Work item: Copying rule for the data below: take the line containing "CSST-245, owner: Elijah Cox -> Gwen Bell" and every line after it to the end, exactly, and drop all pictures.
====== Data under study
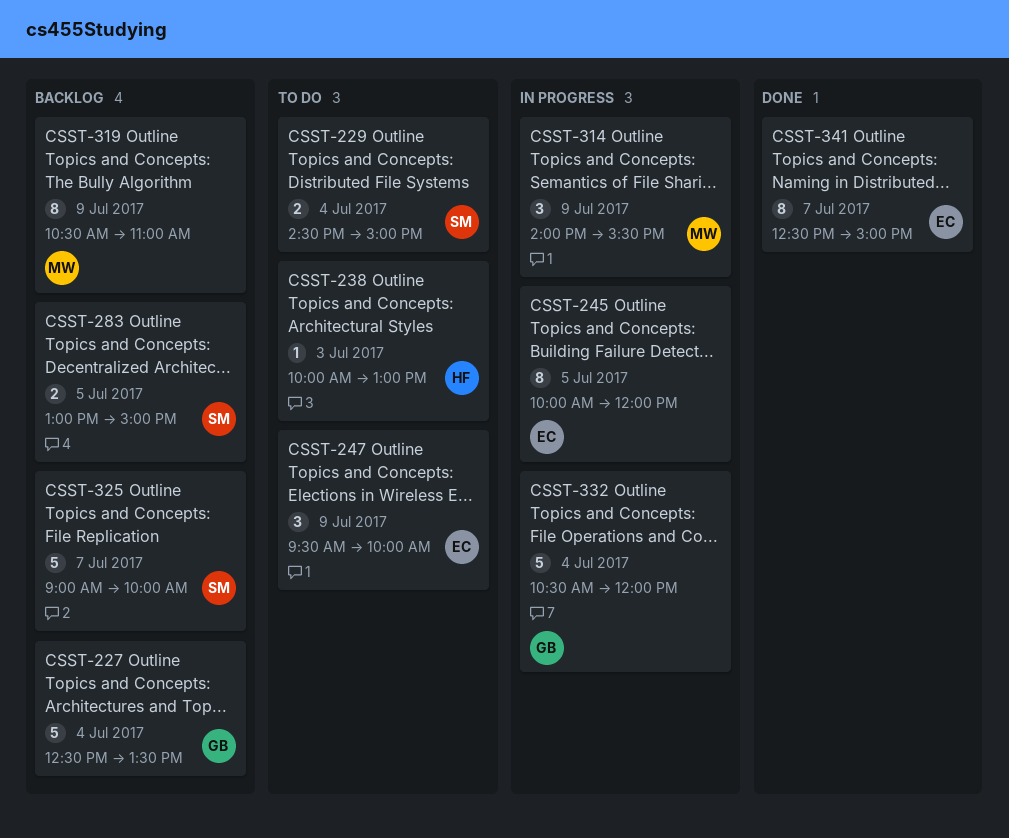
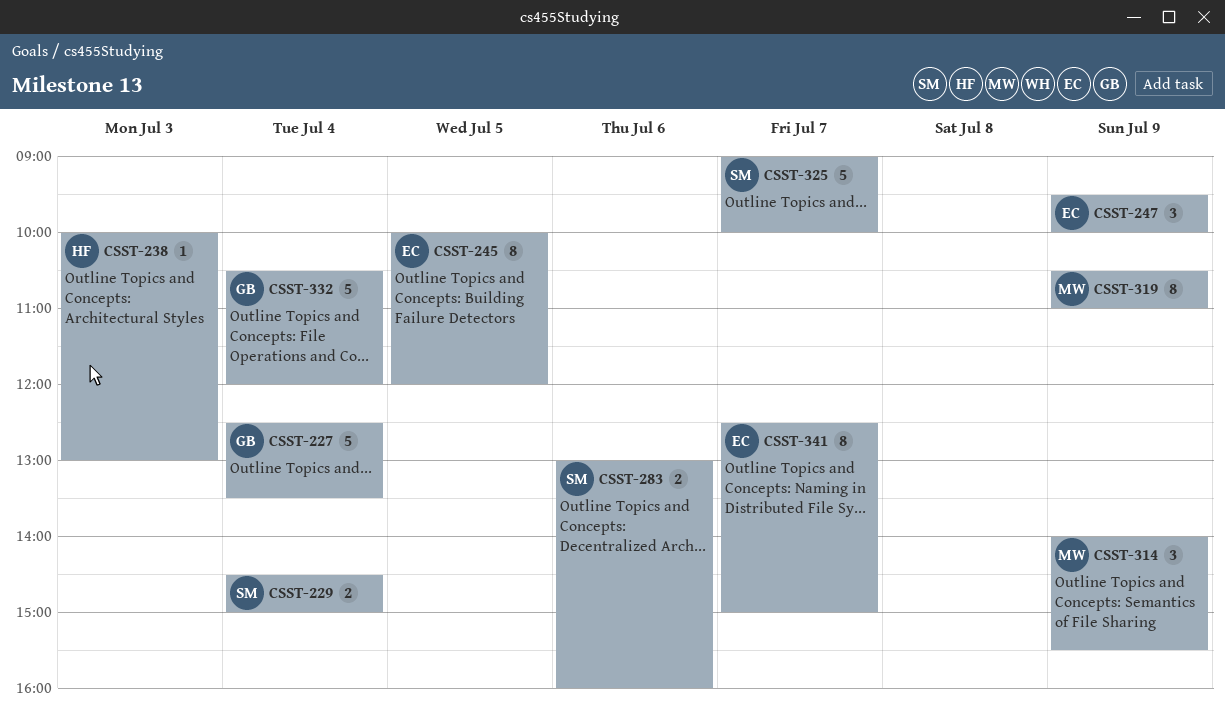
CSST-283, day: Jul 5 -> Jul 6
CSST-283, ends: 15:00 -> 16:00

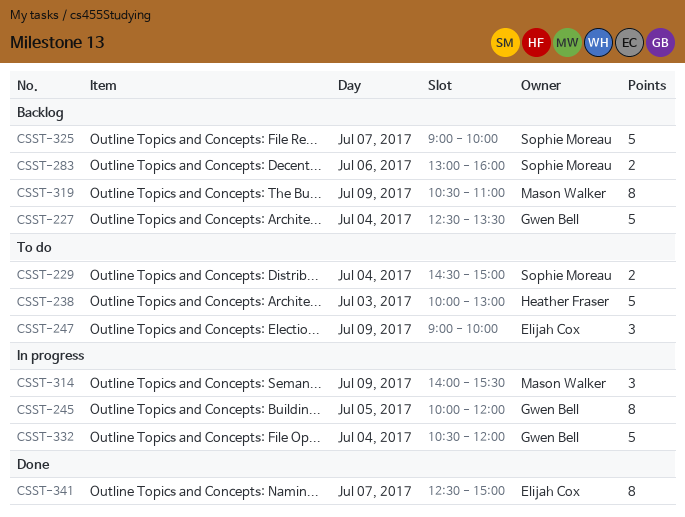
CSST-238, estimate: 1 -> 5
CSST-245, owner: Elijah Cox -> Gwen Bell
CSST-247, begins: 09:30 -> 09:00

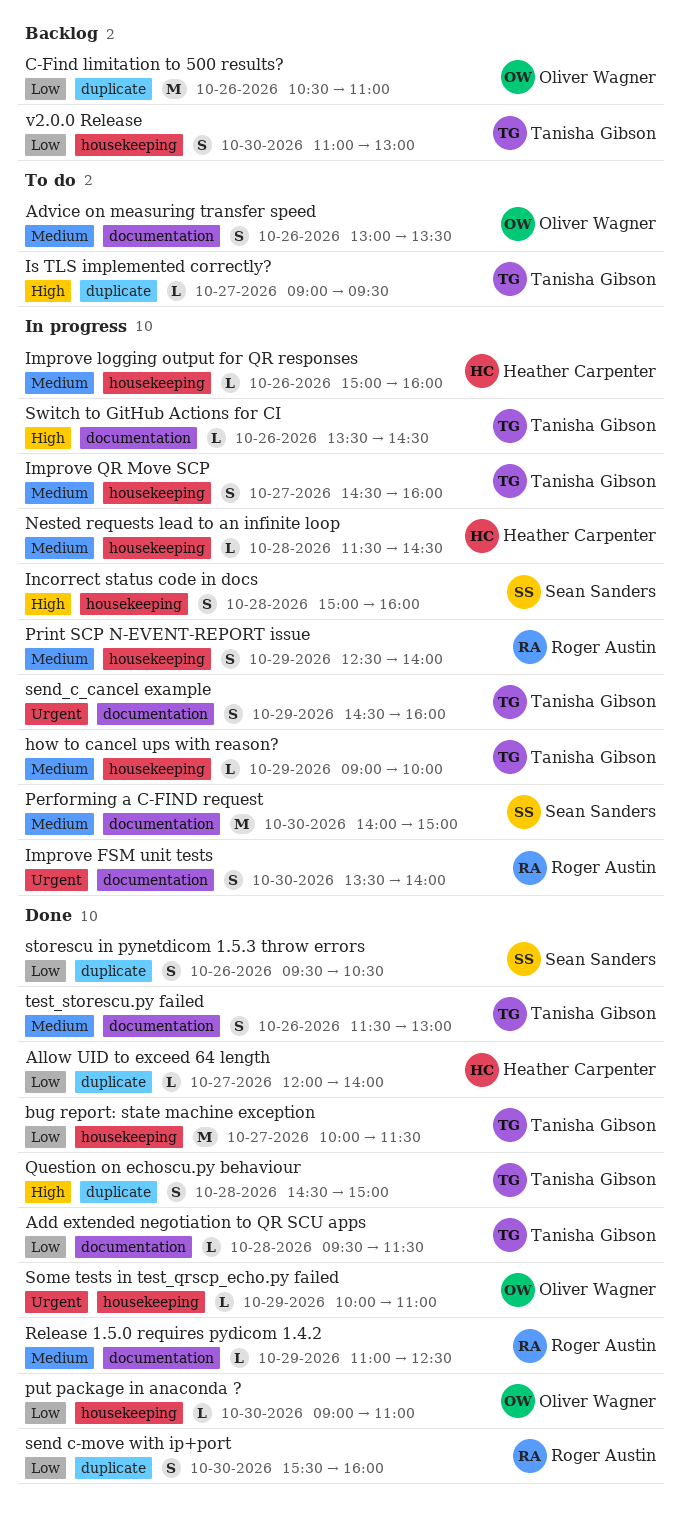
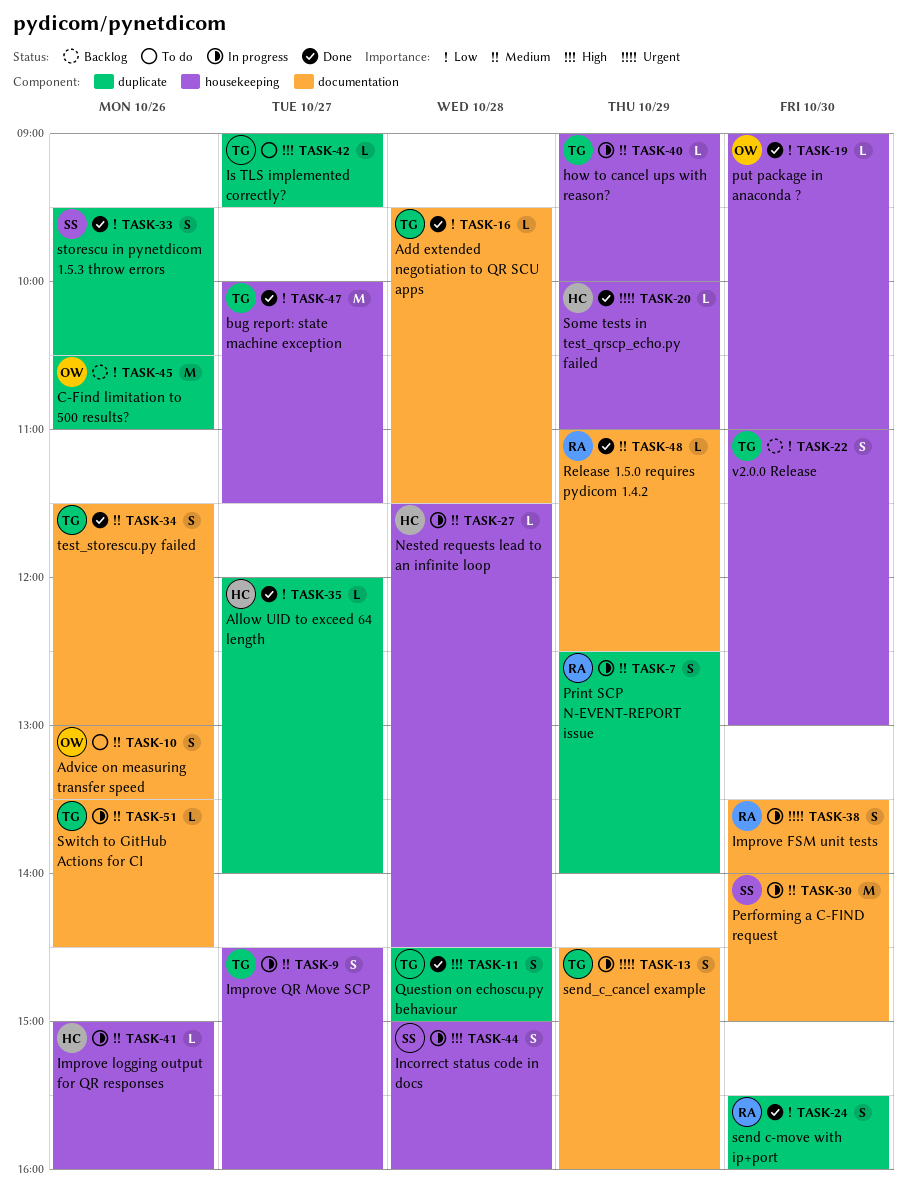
Print SCP N-EVENT-REPORT issue, label: housekeeping -> duplicate
Some tests in test_qrscp_echo.py failed, owner: Oliver Wagner -> Heather Carpenter
Switch to GitHub Actions for CI, priority: High -> Medium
============
Problem solution:
CSST-245, owner: Elijah Cox -> Gwen Bell
CSST-247, begins: 09:30 -> 09:00

Print SCP N-EVENT-REPORT issue, label: housekeeping -> duplicate
Some tests in test_qrscp_echo.py failed, owner: Oliver Wagner -> Heather Carpenter
Switch to GitHub Actions for CI, priority: High -> Medium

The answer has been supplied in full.